Records from a data source:
==================================================

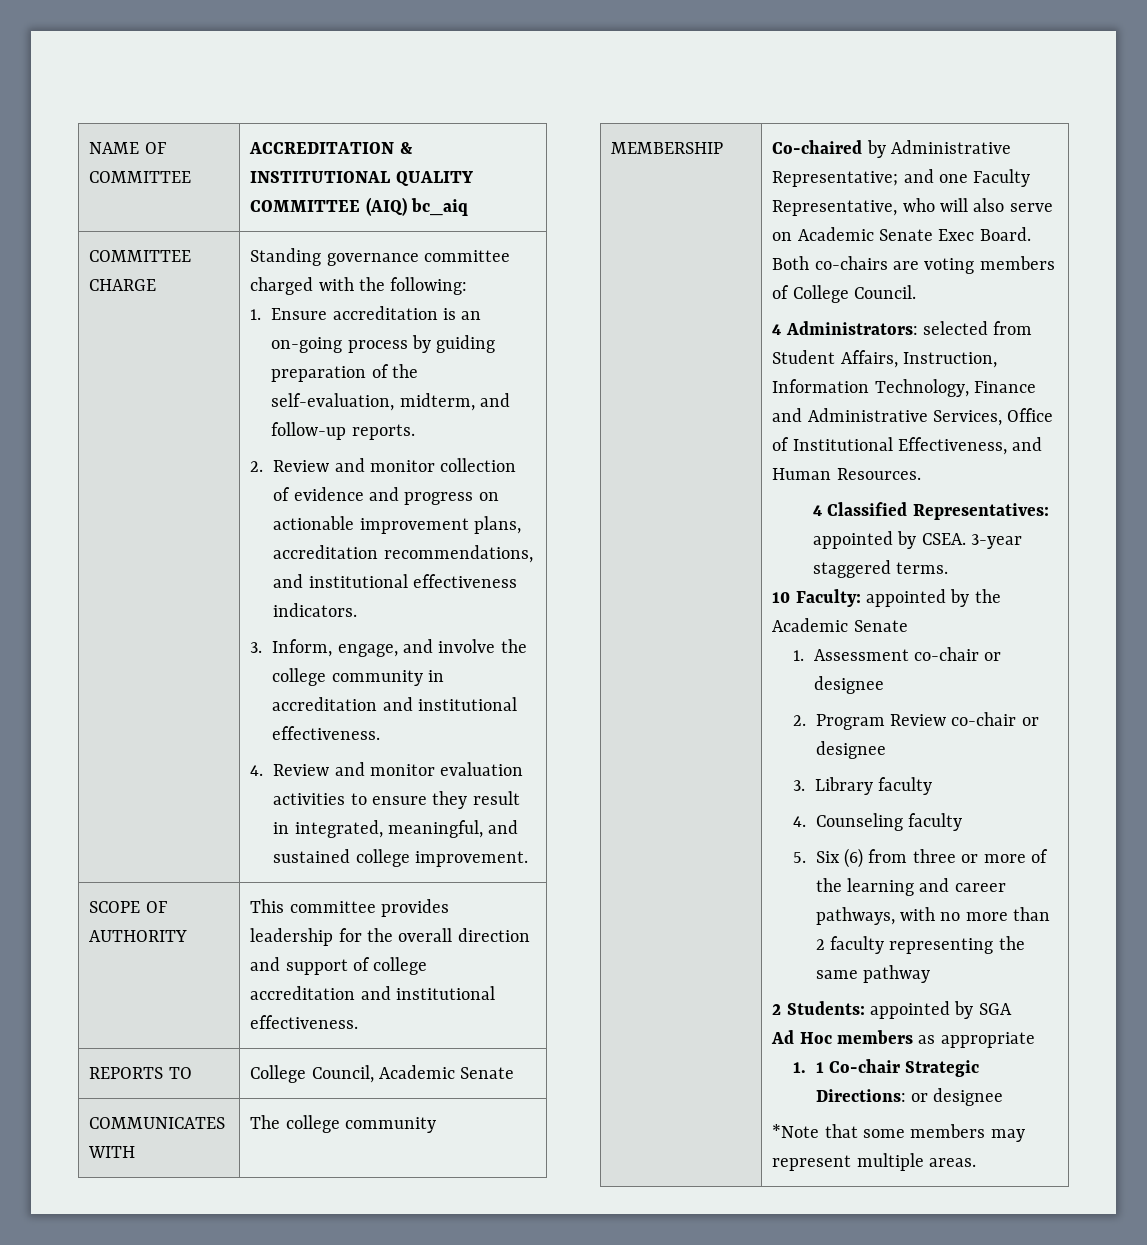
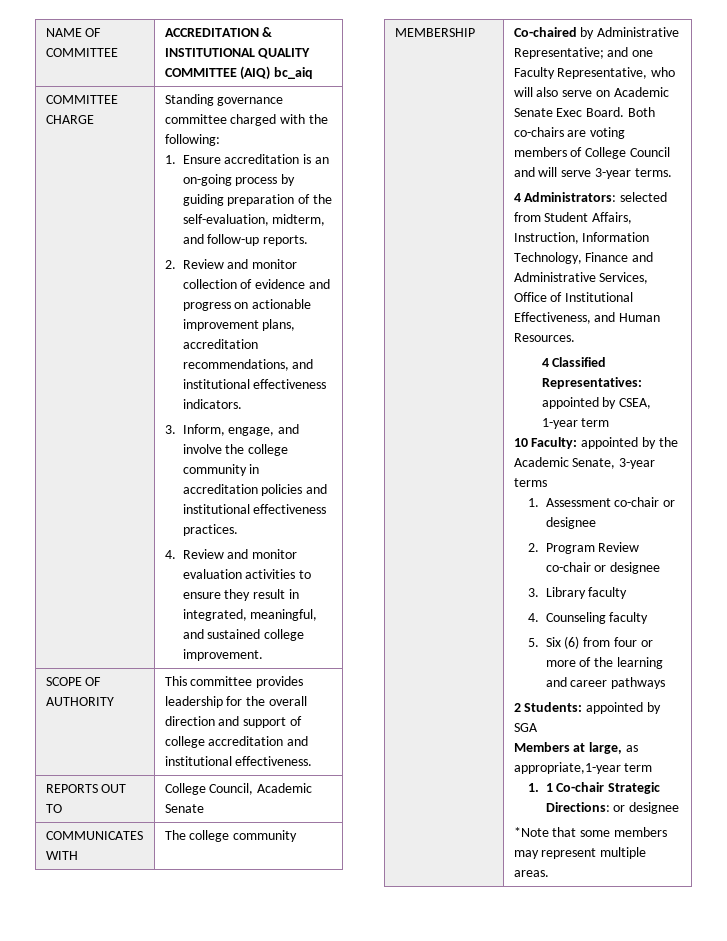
[382,697,518,711] [272,726,381,740] and institutional effectiveness. -> [261,484,328,496] [182,504,327,514] [182,524,238,536] policies and institutional effectiveness practices.
(164, 1073) none -> [101,784,127,793] OUT
[854,285,917,299] Council. -> [629,147,670,157] [513,167,672,179] Council and will serve 3-year terms.
[921,533,1023,549] [812,560,949,578] CSEA. 3-year staggered terms. -> [619,398,652,409] [541,418,610,429] CSEA, 1-year term
[853,620,908,632] Senate -> [572,458,656,469] [513,478,547,487] Senate, 3-year terms
[912,849,956,863] three -> [613,637,637,647] four
[815,907,1051,925] [815,936,1025,954] [815,965,930,983] pathways, with no more than 2 faculty representing the same pathway -> [611,677,666,689] pathways
[771,1030,1035,1048] Ad Hoc members as appropriate -> [513,742,638,754] [513,762,653,774] Members at large, as appropriate,1-year term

==================================================

## How to complete this task
Return the lines above, from the one containing "[815,907,1051,925] [815,936,1025,954] [815,965,930,983]" to the end, exactly as they stand.

## Worked solution
[815,907,1051,925] [815,936,1025,954] [815,965,930,983] pathways, with no more than 2 faculty representing the same pathway -> [611,677,666,689] pathways
[771,1030,1035,1048] Ad Hoc members as appropriate -> [513,742,638,754] [513,762,653,774] Members at large, as appropriate,1-year term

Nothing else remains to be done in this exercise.